Friday, 7 p.m. Inside the venue, Sege's, for sound check, and Z-Trip is as hands-on as they come. He's standing in the middle of the room listening to the system, directing the sound guys, scratching his records from the front side of the tables. This approach extends to every aspect of his career; Z-Trip books his own shows, handles his own PR, and acts as his own tour manager. While he sound-checks, the promoter, Ron Enright, tells me that in his opinion Z-Trip is the finest experimental DJ working today. This from a guy who regularly deals with artists like Biz Markie, Mixmaster Mike, and the X-ecutioners.
After cruising the streets of downtown Portland to kill some time, we return to Sege's, and Z-Trip takes the stage a little before midnight. The club is primarily a dance hall and reggae venue, and Z-Trip spins accordingly. Alongside the Jamaican strains, Z-Trip throws on tracks like "Dust in the Wind," Christina Aguilera's "Genie in a Bottle," some AC/DC and a little Van Halen. A crew of hard-core reggae/dance-hall heads in the audience repeatedly request the same songs, causing Z-Trip to turn the music down and take the microphone. "Listen, I play what the fuck I want to play; if you don't like it, there's the door. Feel free to use it." The majority of the crowd roars its approval, while a handful of patrons leave the venue, one girl flipping off Z-Trip as she leaves. He smiles and raises his finger to return the salute. The show's not overwhelmingly packed -- there are about 200 people in attendance -- but the crowd is dancing furiously, and Z-Trip's working the room with a steady stream of smooth segues.
We finally leave the club and get back to the hotel at 4 a.m. Our wake-up call is for 6 in the morning, at which point we haul our exhausted asses and increasingly cumbersome gear back to the Portland airport and board a flight to Ontario, California.

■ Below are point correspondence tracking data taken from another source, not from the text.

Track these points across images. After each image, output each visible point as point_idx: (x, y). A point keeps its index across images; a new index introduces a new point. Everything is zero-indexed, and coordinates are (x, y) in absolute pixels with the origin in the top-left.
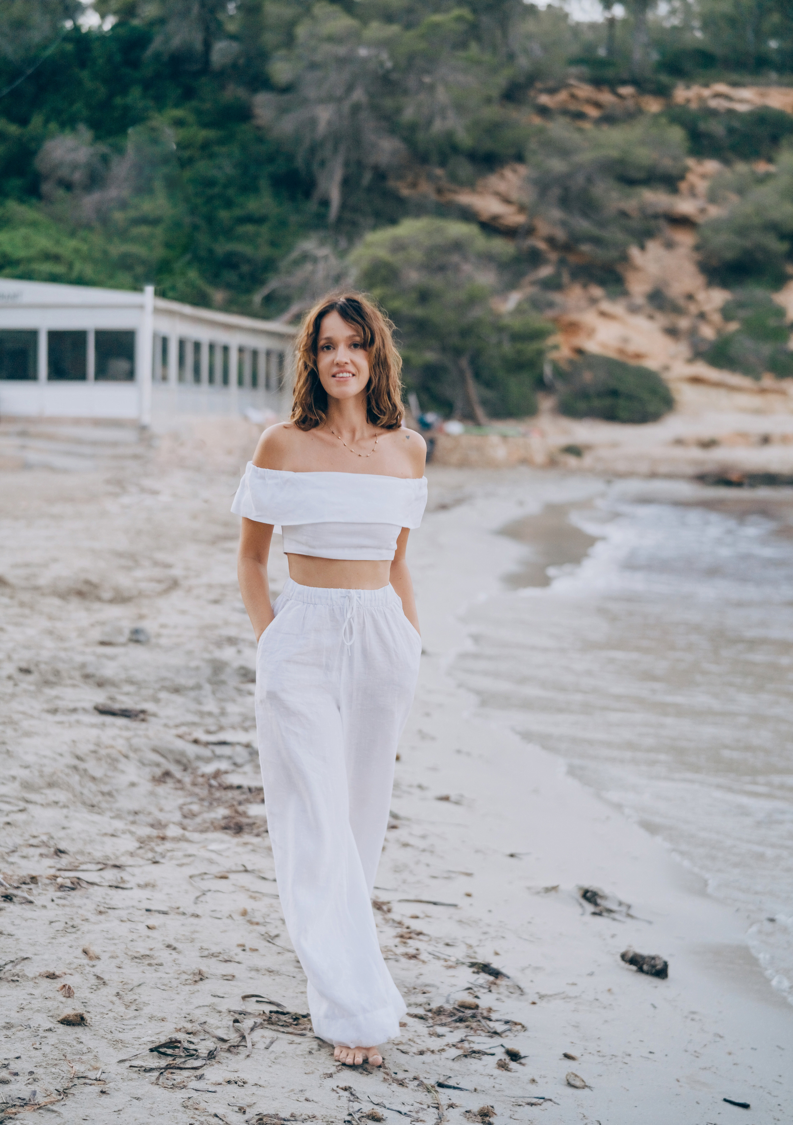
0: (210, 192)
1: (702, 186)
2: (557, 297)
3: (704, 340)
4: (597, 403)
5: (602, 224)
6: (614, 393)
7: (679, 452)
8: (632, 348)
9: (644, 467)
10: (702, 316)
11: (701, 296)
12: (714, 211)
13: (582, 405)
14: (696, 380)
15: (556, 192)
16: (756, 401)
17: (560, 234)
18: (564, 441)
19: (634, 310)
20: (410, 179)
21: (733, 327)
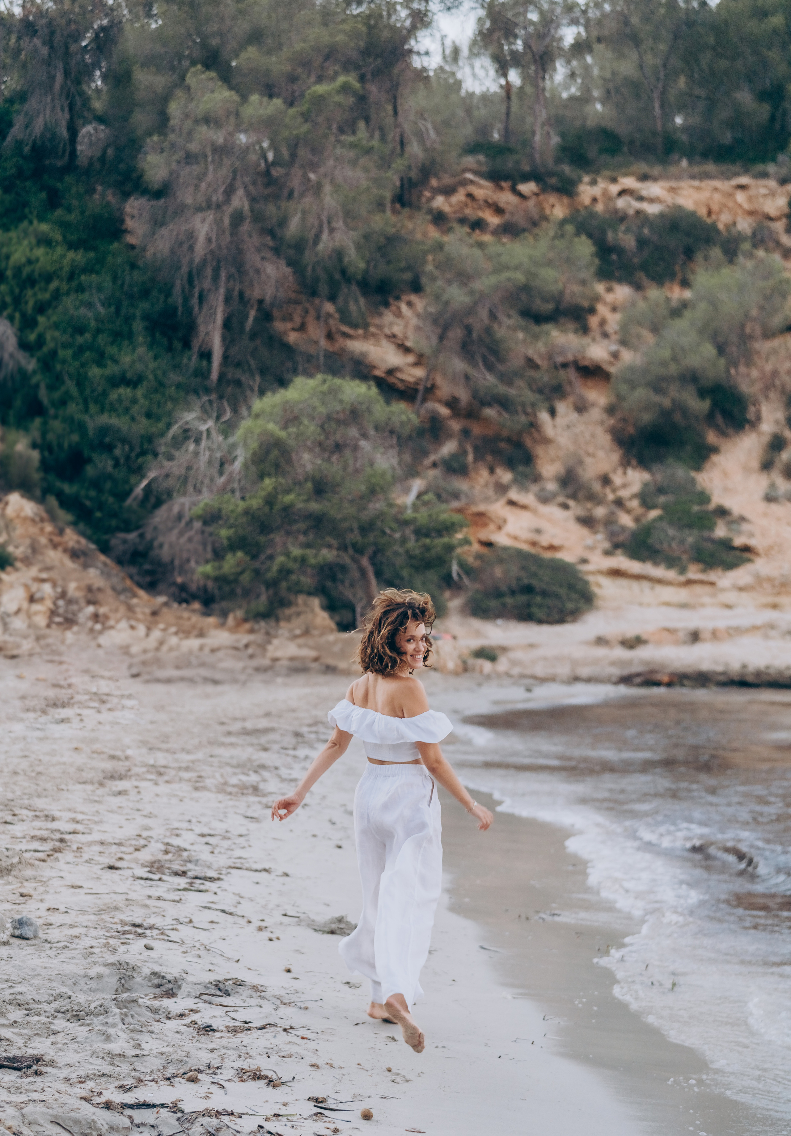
0: (80, 340)
1: (614, 321)
2: (461, 484)
3: (624, 529)
4: (509, 600)
5: (507, 379)
6: (529, 589)
7: (601, 652)
8: (544, 540)
9: (564, 670)
10: (619, 503)
11: (617, 479)
12: (627, 356)
13: (493, 603)
14: (616, 573)
15: (456, 333)
16: (682, 594)
17: (464, 395)
18: (476, 643)
19: (545, 499)
20: (298, 320)
21: (654, 514)
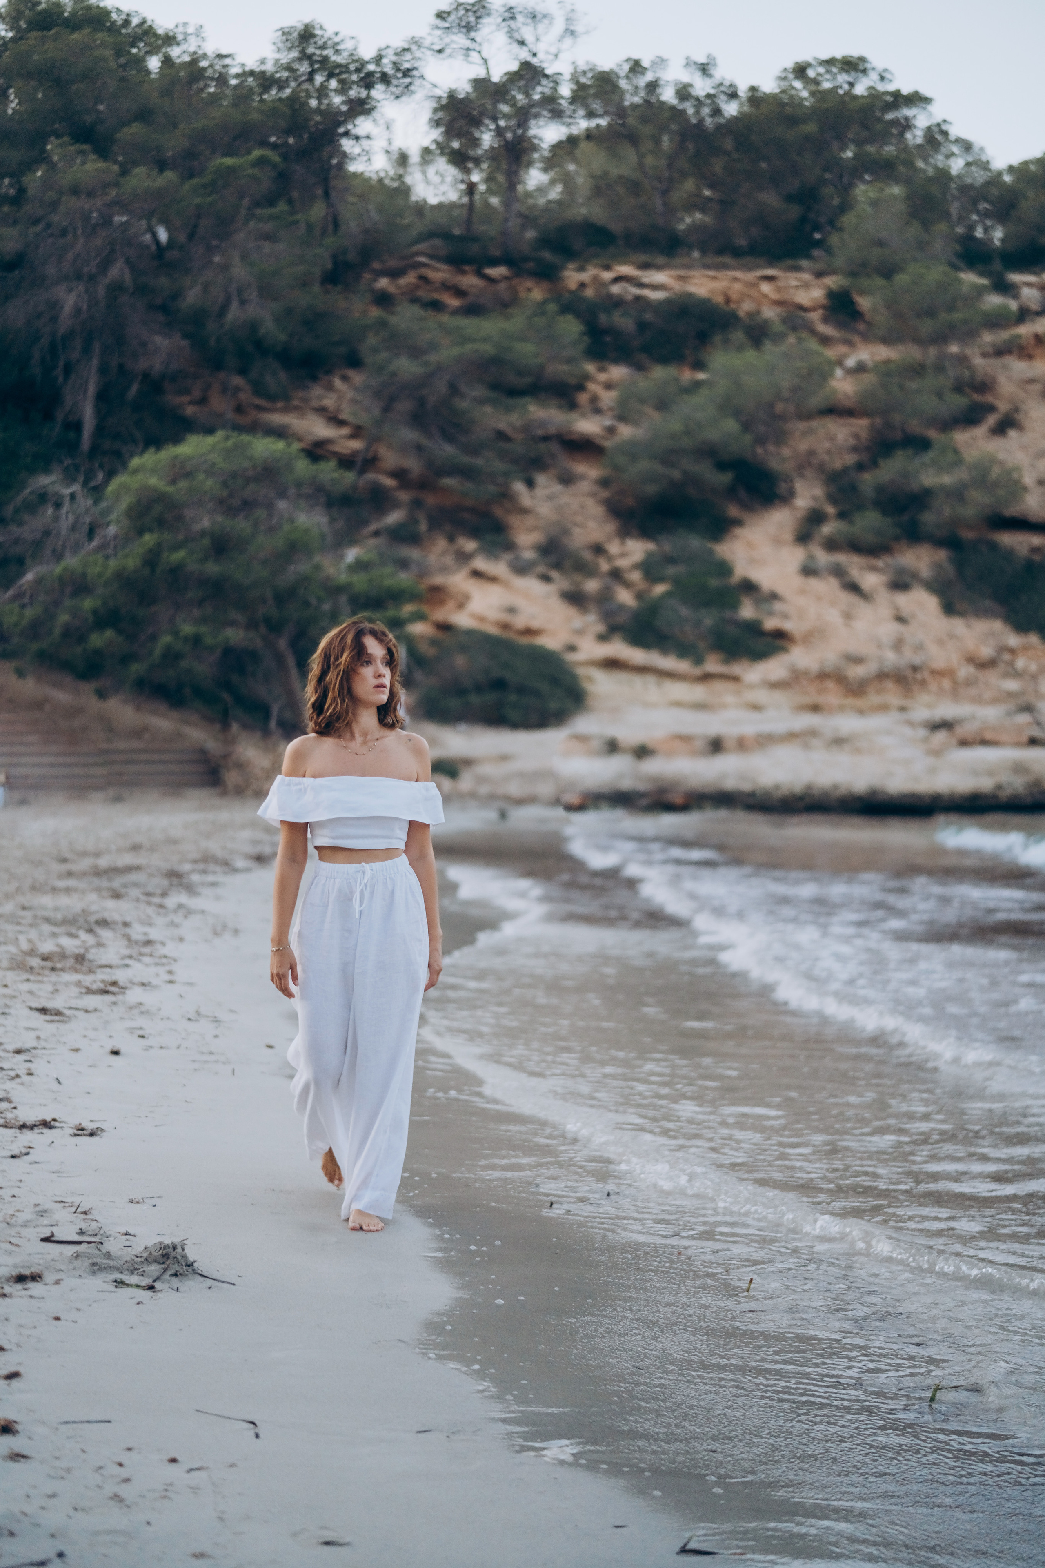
1: (608, 398)
3: (622, 607)
4: (475, 699)
5: (471, 449)
6: (499, 685)
8: (520, 622)
9: (545, 790)
10: (616, 575)
11: (614, 548)
12: (626, 431)
13: (453, 703)
14: (612, 664)
15: (406, 405)
16: (697, 692)
17: (415, 467)
19: (521, 569)
21: (660, 589)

Saturday, 12 noon We arrive at the Ontario airport, but there's no one to pick us up and drive us to the venue in San Bernardino, some 40 miles away. Z-Trip is frantically calling the promoters. He walks out of the terminal and looks at his watch, realizing he'll soon be due on the second stage of the Smokeout. Eventually, an obliging promoter rings back and tells us to call the Radisson Hotel in San Bernardino who'll send a van to get us. We end up at the airport for two hours waiting for the ride. On the drive over, we pass a highway billboard for Starburst candy that depicts a young DJ spinning large slices of fruit -- the turntablist's place in pop culture cemented in a single capitalistic snapshot.
At the hotel, we wait impatiently for another ride, this one to the venue. Z-Trip is supposed to play in between the main stage acts for the first third of the day, but by the time we've made it to the hotel, the show's been going on for a couple hours. Z-Trip assumes that the slots have been switched, with DJ Swamp (Beck's DJ) holding the early shift and Tony Touch, the third main-stage DJ, taking the evening shift. Eventually, a Chevy Rambler stretch limousine shows up, and we're carted off to DJ Hell.
Saturday, 2:30 p.m. Inside the backstage gate of the National Orange Show Fairgrounds, no one knows where we're supposed to go, and it's not easy to go anywhere while carting around several hundred pounds of records and equipment. We're told the DJs are playing in the sound tower situated in the middle of the 50,000-plus crowd. Enlisting a couple workers to grab record crates, we head down a narrow cable-strewn corridor in the center of the crowd, blocked off by barricades and guarded by security hacks every five feet. When we reach the tower, we're directed to an empty plank one level off the ground. The space is completely empty. There's nothing in it except for a bit of leftover pyrotechnic equipment -- no power, no turntables, no monitors, nothing. Apparently, there's been no main-stage DJ thus far, no sign of Swamp anywhere.
Immediately, Z-Trip decides the location won't work and directs one of the staff members to call the stage manager and tell him "no fucking way, it's gotta be on the main stage." This time there's no one to help haul the gear back through the crowd, so Z-Trip loads the two record crates and mixer onto his mini-dolly, I hoist a record bag on each shoulder, plus backpack, with my hands clutching the shoebox containing the sub-mixer as we navigate back toward the main stage. Z-Trip's pulling the dolly, but since we're going over cables and the legs of the barricades, I've gotta keep one hand on the crates as they wobble back and forth. We're almost to the stage stairs when the inevitable happens -- the crates tip and crash. They're heavy duty, so it's not disastrous, but it draws a frustrated "Fuck!" from Z-Trip. We carry the gear up the stairs up onto the main stage and pile them up behind a stack of monitors. I'm asked to guard the items with my life while Z-Trip finds the stage manager and attempts to figure out what's going on.